Jack slumped down at the table. “I know, I know,” he said. “Geez. I’m sorry. I’ll make it good, I just need a little more time.”

“Time for what?” said Jaffrey with a disbelieving smirk. “Absolute time, or relative time? Internal or measurable? Euclidean or Kantean?” It was way too early in the day for him to be starting up with the hair-splitting Philosophy 101 wordplay. He was such an asshole that way.

“Anyone have an aspirin?” said Jack. It was a weak move, but the only one he could lay his hands on. He did in truth have a fearsome headache. Irena stood up to get him a painkiller. She couldn’t resist the urge to play nursie.

“How much more time?” said Rod. He had out his little greenish-brown notebook, the one in which he made his mathematical calculations: he was the bookkeeper for their joint enterprise.

“You’ve been needing more time for weeks,” said Irena. “Months, actually.” She set down two aspirins and a glass of water. “There’s Alka-Seltzer too,” she added.

“My novel,” said Jack, not that he hadn’t waved this excuse around before. “I need the time, I really … I’m almost finished.” This was untrue. In fact, he was stuck on the third chapter. He’d outlined the characters: four people – four attractive, hormone-sodden students – living in a three-storey pointy brick Victorian row house near the university, uttering cryptic sentences about their psyches and fornicating a lot, but he couldn’t move beyond that because he didn’t know what else they could possibly do. “I’ll get a job,” he said feebly.

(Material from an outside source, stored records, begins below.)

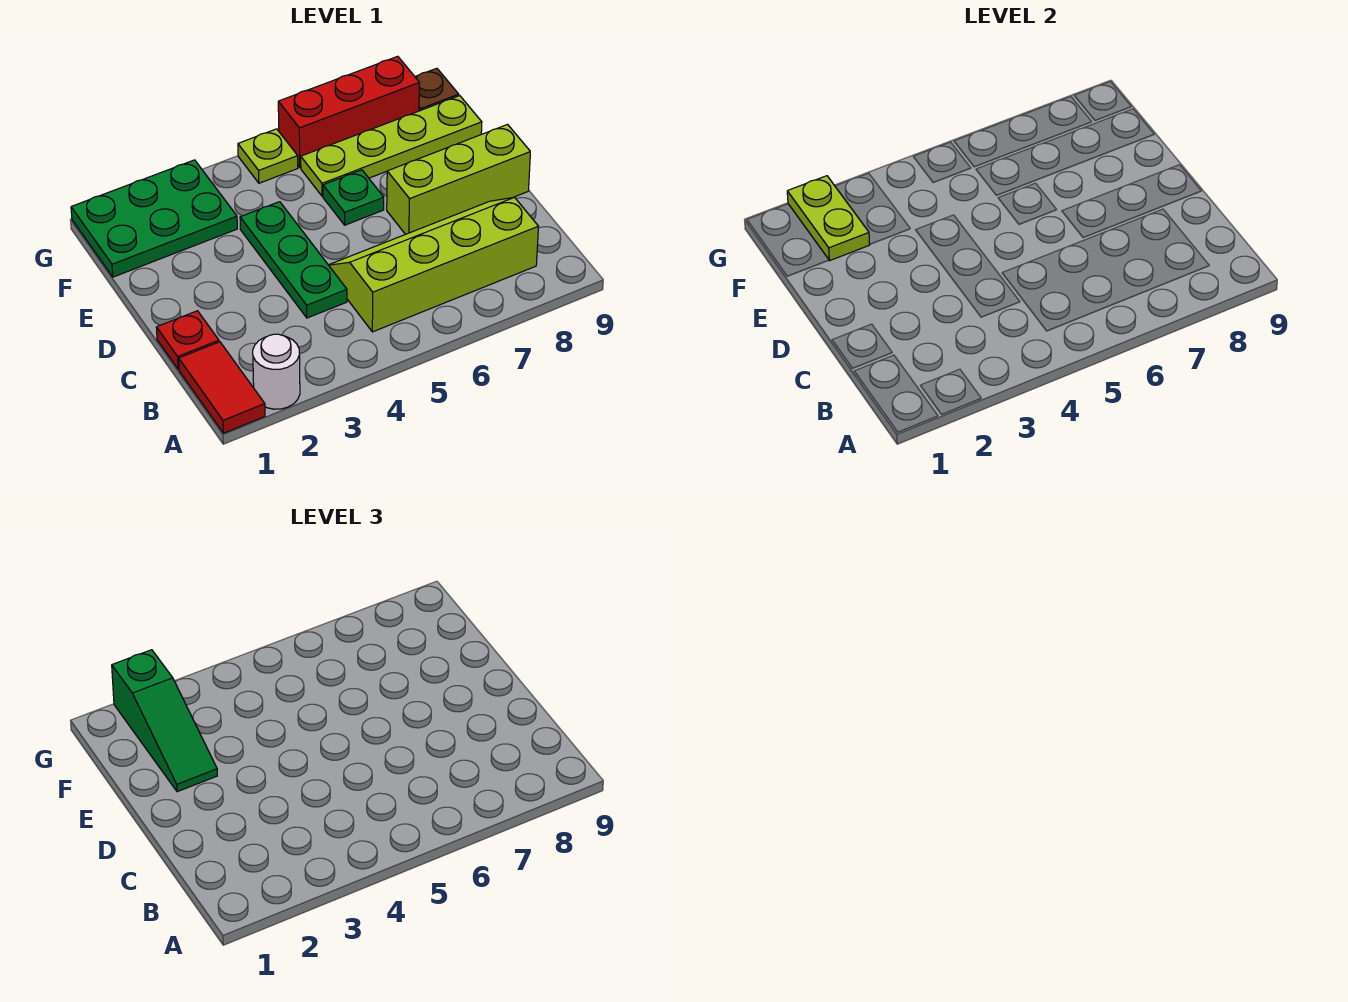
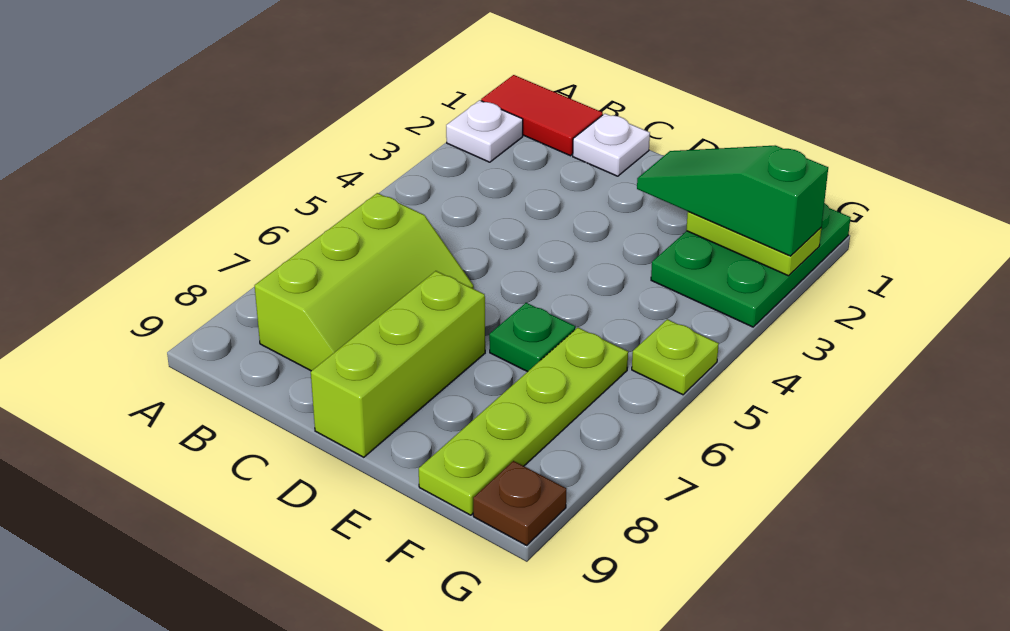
white 1x1 round brick [253,334,300,409] -> white 1x1 plate [446,100,523,162]
lime 2x4 slope [329,197,539,332] -> lime 2x3 slope [255,193,474,371]
red 1x1 plate [156,311,219,369] -> white 1x1 plate [573,114,650,176]
green 1x3 plate [240,202,347,318] -> none
red 1x3 brick [278,56,420,168] -> none

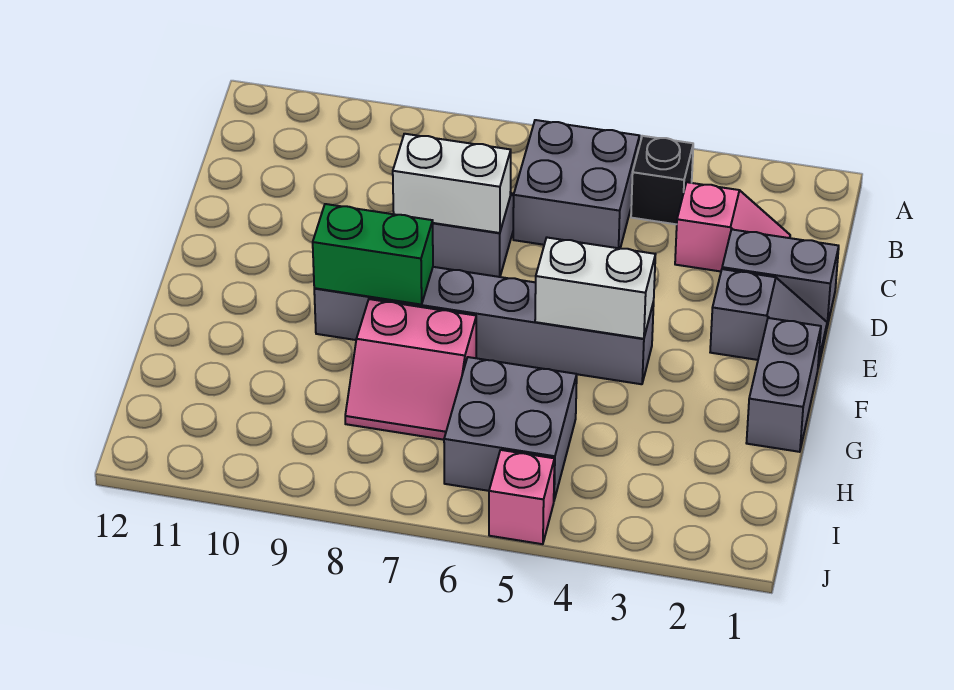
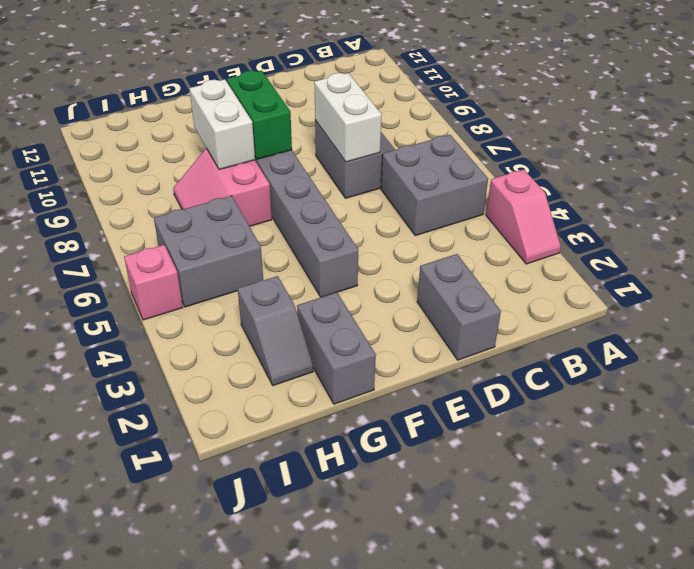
black 1x1 brick [631,136,693,224] -> none
pink 1x2 slope [675,182,790,271] -> pink 1x2 slope moved to [486,169,561,264]
grey 1x2 slope [710,269,827,367] -> grey 1x2 slope moved to [238,276,313,386]
grey 1x2 brick [747,318,821,452] -> grey 1x2 brick turned to [297,293,376,404]
white 1x2 brick [535,238,656,339] -> white 1x2 brick moved to [189,79,255,170]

“Such as what?” said obsidian-hearted Irena. “There’s ginger-ale, if you want some.”

“Maybe you could sell encyclopedias,” said Rod, and the three of them laughed. Encyclopedia-selling was known to be the last resort of the feckless, the inept, and the desperate; in addition to which the idea of him, Jack Dace, actually selling anything to anyone struck them as funny. Their view of him was that he was a fuck-up and a jinx from whom stray dogs fled because they could smell failure on him like catshit. Of late the three of them wouldn’t even let him dry the dishes because he’d dropped too many of them on the floor. He’d done that on purpose, since it was useful to be considered inept when it came to chore division, but it was working against him now.

“Why don’t you sell shares in your novel?” said Rod. He was in Economics; he played the stock market with his spare change and wasn’t too bad at it, which was how he paid his own fucking rent. It made him smug and insufferable on the subject of money, characteristics he has retained ever since.

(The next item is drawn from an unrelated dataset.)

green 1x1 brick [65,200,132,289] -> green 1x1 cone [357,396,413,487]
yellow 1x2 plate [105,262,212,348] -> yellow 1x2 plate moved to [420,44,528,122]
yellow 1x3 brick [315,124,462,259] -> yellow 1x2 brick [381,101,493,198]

“Okay, I’m game,” Jack said. It was make-believe at that point. The three of them were humouring him – giving him a break, pretending to acknowledge his claim to talent, opening up a pathway to fiscal rectitude for him, if only a theoretical one. That was their story later: that they’d colluded in order to give him a boost up, lead him to believe that they believed in him, toss him some validation. Then he might actually get off his ass and do something, not that they expected this to actually happen. It wasn’t their fault that it had worked, and so spectacularly.

Rod was the one who drew up the contract. Rent for three months plus one – the three Jack hadn’t paid in the past, and the one that was about to happen. In return, the shares of the proceeds from his yet-to-be-completed novel were divided into four, with a quarter going to each of them, including Jack. It would be negatively motivating if there was no upside built in for Jack himself. With nothing to gain he might not feel energized about finishing the thing, said Rod, who was a believer in Economic Man. He sniggered at this last point, since he didn’t think Jack would finish it anyway.

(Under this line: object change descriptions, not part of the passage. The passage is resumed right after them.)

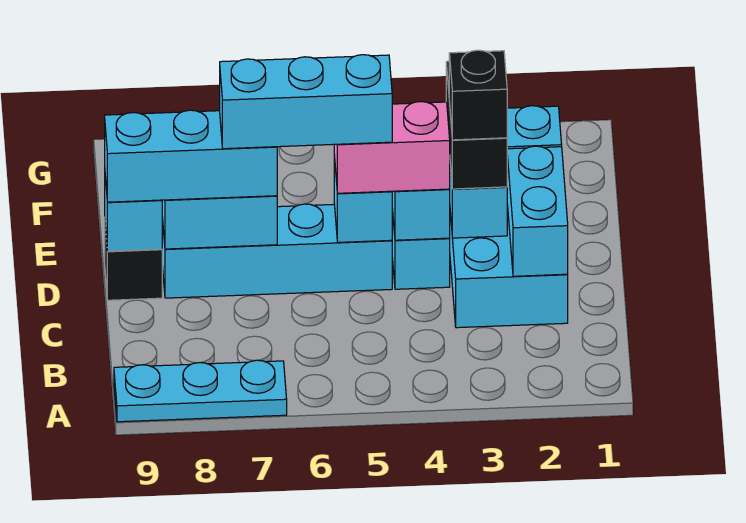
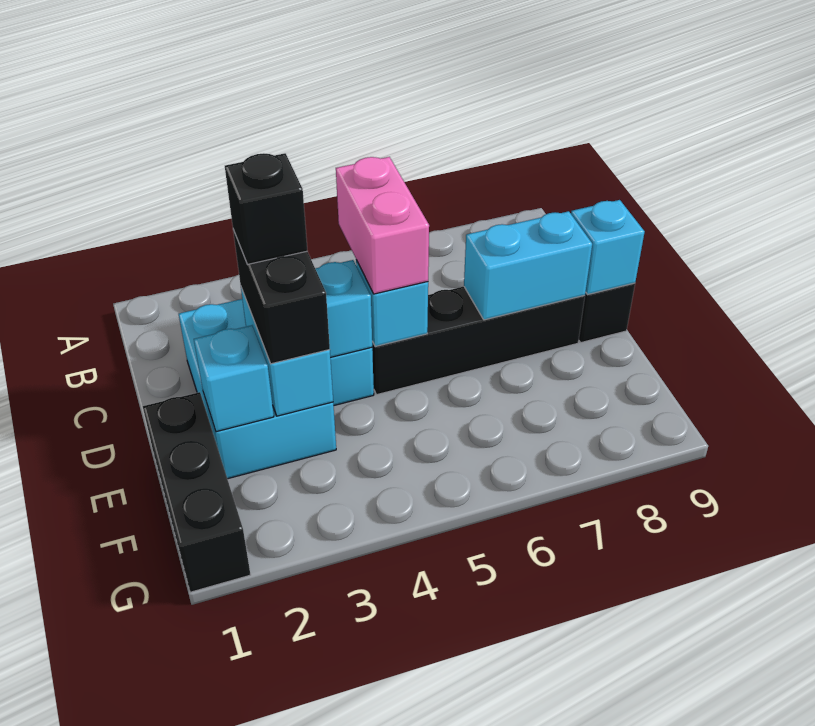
cyan 1x3 plate [114,360,287,422] -> none
cyan 1x2 brick [507,146,568,276] -> none
pink 1x2 brick [334,102,450,193] -> pink 1x2 brick turned to [336,157,429,294]
cyan 1x4 brick [162,204,392,298] -> black 1x4 brick [372,287,585,395]
cyan 1x3 brick [220,55,392,149] -> none
cyan 1x3 brick [105,110,277,202] -> none
none -> black 1x3 brick [143,392,251,592]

Would Jack have signed such a contract if he hadn’t been so hung over? Probably. He didn’t want to be evicted. He didn’t want to land on the street, or, worse, back in his parents’ rec room in Don Mills, besieged by hand-wringing and pot roasts from his mother and tut-tutting lectures from his dad. So he’d agreed to every term, and signed, and breathed a sigh of relief, and, at Irena’s urging, had eaten a couple of forkfuls of noodle casserole because it was best to get something into his stomach, and had gone upstairs to take a nap.